** DATA SUPPLIED follows **

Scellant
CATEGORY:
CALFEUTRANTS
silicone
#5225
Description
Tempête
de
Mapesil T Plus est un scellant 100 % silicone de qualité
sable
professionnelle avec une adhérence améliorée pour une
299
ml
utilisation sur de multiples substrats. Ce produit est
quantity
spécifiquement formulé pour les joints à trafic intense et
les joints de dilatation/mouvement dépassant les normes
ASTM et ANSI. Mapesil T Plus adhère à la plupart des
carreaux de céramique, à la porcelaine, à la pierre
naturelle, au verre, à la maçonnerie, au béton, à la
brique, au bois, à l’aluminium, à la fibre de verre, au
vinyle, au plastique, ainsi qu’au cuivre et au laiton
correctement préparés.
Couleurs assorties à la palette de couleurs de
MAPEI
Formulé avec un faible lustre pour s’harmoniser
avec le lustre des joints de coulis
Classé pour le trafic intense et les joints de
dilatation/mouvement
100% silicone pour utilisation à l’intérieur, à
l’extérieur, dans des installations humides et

** End of DATA SUPPLIED **
** DATA SUPPLIED follows **

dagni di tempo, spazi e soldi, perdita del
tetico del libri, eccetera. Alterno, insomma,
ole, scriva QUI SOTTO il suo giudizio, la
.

** End of DATA SUPPLIED **
** DATA SUPPLIED follows **

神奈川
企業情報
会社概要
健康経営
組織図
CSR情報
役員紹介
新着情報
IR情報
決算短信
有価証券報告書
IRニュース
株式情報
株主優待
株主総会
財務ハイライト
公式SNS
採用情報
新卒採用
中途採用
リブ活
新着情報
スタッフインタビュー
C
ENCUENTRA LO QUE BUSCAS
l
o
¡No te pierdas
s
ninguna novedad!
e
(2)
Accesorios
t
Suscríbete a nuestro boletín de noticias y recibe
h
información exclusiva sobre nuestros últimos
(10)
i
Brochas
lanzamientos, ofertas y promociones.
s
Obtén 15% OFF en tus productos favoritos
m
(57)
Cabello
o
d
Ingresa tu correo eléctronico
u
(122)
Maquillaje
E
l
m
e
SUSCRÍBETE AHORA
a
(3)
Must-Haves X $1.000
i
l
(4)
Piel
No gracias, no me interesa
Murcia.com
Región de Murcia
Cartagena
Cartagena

** End of DATA SUPPLIED **

Output, from the data above, the lines from the line with "100% silicone pour" to the line with "l’extérieur, dans des" exactly as they stand, both ends included and nothing else.

100% silicone pour utilisation à l’intérieur, à
l’extérieur, dans des installations humides et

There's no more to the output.